Le 20 septembre, les Britanniques annoncent qu’ils évacueront la Palestine mettant ainsi les parties intéressées au pied du mur. Les Britanniques sont prêts à collaborer à toute décision acceptée à la fois par les Juifs et les Arabes. En cas d’absence d’accord, l’armée et l’administration britanniques se retireront unilatéralement.
Hajj Amin parle ouvertement de lancer la guerre contre les Juifs. Il se méfie de la décision de la Ligue arabe d’établir un comité militaire sous la direction d’un général irakien, Isma’il Safwat. Le commandement de cette armée de volontaires arabes (armée de secours) sera confié à Fawzi al-Qawudji. Ce dernier nourri une forte animosité, partagée, à l’égard du mufti.
De son côté, le mufti emploi toute son énergie à la constitution de sa propre milice, al-jihad al-muqaddas, dont le commandement est confié à son cousin Abd al-Qadir al-Husseini.
Le 29 novembre 1947 le plan de partage de la Palestine est approuvé par l’Assemblée générale. La violence arabe se propage de manière spontanée. La colère devant le partage a été le premier moteur de l’action, ensuite, les représailles juives, loin d’être dissuasives, ont au contraire multiplié les foyers de violences72.

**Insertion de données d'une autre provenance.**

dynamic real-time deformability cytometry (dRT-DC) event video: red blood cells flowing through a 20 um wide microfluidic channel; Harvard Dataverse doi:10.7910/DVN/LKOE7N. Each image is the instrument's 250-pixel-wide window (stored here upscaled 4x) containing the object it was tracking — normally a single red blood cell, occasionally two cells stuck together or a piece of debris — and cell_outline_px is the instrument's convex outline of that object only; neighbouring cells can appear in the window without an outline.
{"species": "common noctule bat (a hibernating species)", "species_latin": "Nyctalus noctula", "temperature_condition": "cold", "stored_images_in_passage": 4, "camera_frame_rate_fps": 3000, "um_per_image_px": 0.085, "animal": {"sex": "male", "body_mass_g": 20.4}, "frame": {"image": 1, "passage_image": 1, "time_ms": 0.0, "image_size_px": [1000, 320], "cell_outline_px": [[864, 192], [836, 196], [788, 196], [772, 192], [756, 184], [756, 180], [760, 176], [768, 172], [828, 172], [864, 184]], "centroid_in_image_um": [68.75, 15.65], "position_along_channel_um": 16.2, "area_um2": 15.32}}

Le Conseil de la Ligue arabe se réuni au Caire du 08 au 17 décembre 1947. Il n’est toujours pas prévu une intervention des armées régulières arabes. Hajj Amin qui échoue à se faire considérer comme le futur chef de l’Etat palestinien partage aussi cette position.

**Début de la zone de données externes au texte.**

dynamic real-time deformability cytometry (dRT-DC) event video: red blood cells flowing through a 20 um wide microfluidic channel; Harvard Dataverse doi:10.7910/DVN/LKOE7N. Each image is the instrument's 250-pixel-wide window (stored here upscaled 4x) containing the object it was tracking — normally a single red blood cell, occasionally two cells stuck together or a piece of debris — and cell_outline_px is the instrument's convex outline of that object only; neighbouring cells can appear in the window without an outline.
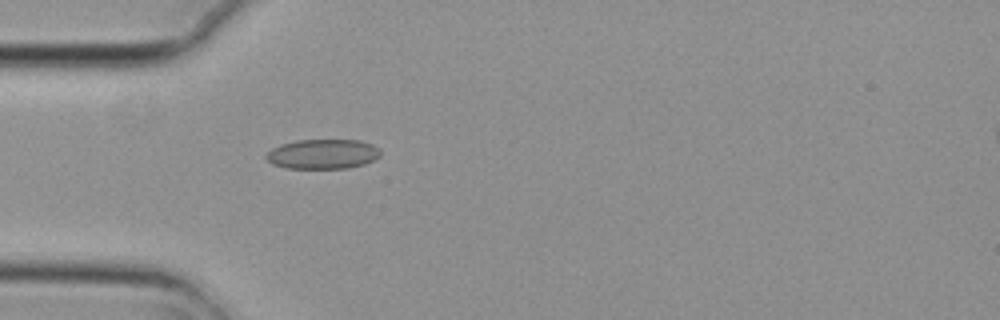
{"species": "common noctule bat (a hibernating species)", "species_latin": "Nyctalus noctula", "temperature_condition": "cold", "stored_images_in_passage": 4, "camera_frame_rate_fps": 3000, "um_per_image_px": 0.085, "animal": {"sex": "female", "body_mass_g": 29.2, "forearm_length_mm": 56.3}, "frame": {"image": 1, "passage_image": 4, "time_ms": 1.0, "image_size_px": [1000, 320], "cell_outline_px": [[380, 156], [364, 164], [348, 168], [284, 168], [272, 164], [264, 156], [272, 148], [280, 144], [296, 140], [360, 140], [372, 144], [380, 148]], "centroid_in_image_um": [27.42, 13.09], "position_along_channel_um": 57.6, "area_um2": 19.88}}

Le jihad al-muqaddas, milice du mufti, a été officiellement formé le 25 décembre. Le mufti choisi comme insigne un badge sur lequel étaient représentés les lieux saints chrétiens et musulmans, le dôme du Rocher et l’église du Saint-Sépulcre73.

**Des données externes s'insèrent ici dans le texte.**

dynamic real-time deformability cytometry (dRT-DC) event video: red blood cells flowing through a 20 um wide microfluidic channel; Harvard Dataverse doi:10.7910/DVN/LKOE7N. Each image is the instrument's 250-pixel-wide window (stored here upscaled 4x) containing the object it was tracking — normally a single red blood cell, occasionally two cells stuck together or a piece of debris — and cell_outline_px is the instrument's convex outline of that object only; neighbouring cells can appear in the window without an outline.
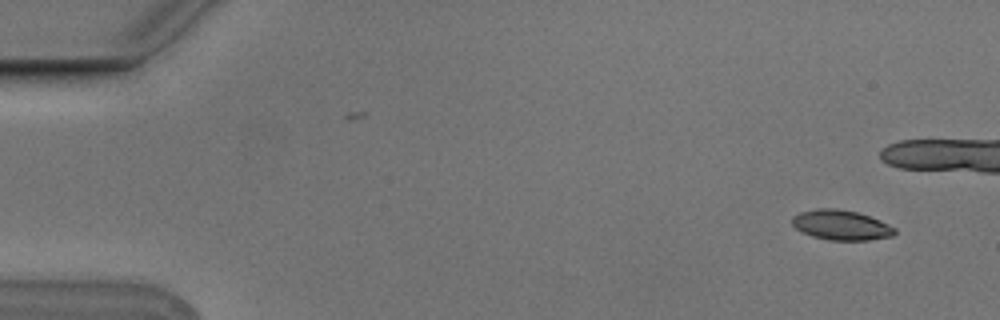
{"species": "Egyptian fruit bat (a non-hibernating species)", "species_latin": "Rousettus aegyptiacus", "temperature_condition": "cold", "stored_images_in_passage": 3, "camera_frame_rate_fps": 3000, "um_per_image_px": 0.085, "animal": {"sex": "male"}, "frame": {"image": 1, "passage_image": 3, "time_ms": 0.667, "image_size_px": [1000, 320], "cell_outline_px": [[896, 232], [892, 236], [868, 240], [828, 240], [812, 236], [796, 228], [792, 224], [792, 216], [800, 212], [816, 208], [836, 208], [856, 212], [880, 220], [896, 228]], "centroid_in_image_um": [71.49, 19.12], "position_along_channel_um": 13.5, "area_um2": 17.86}}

Au début avril 1948 Abd al-Qadir al-Husseini est tué pendant l’opération juive Nashon qui consistait à réouvrir la route de Jérusalem. Le commandement du jihad al-muqaddas passe à Khalid al-Husseini.
A l’heure de l’entrée des armées arabe en Palestine après le 15 mai 1948, le question de Palestine est loin de faire l’unanimité parmi les capitales arabes. La perspective d’annexion du territoire dévolu à la Palestine par la Jordanie ne réjouis guerre les autres Etats arabes. La création d’un Etat palestinien sous la houlette du mufti ne suscite guère plus d’enthousiasme.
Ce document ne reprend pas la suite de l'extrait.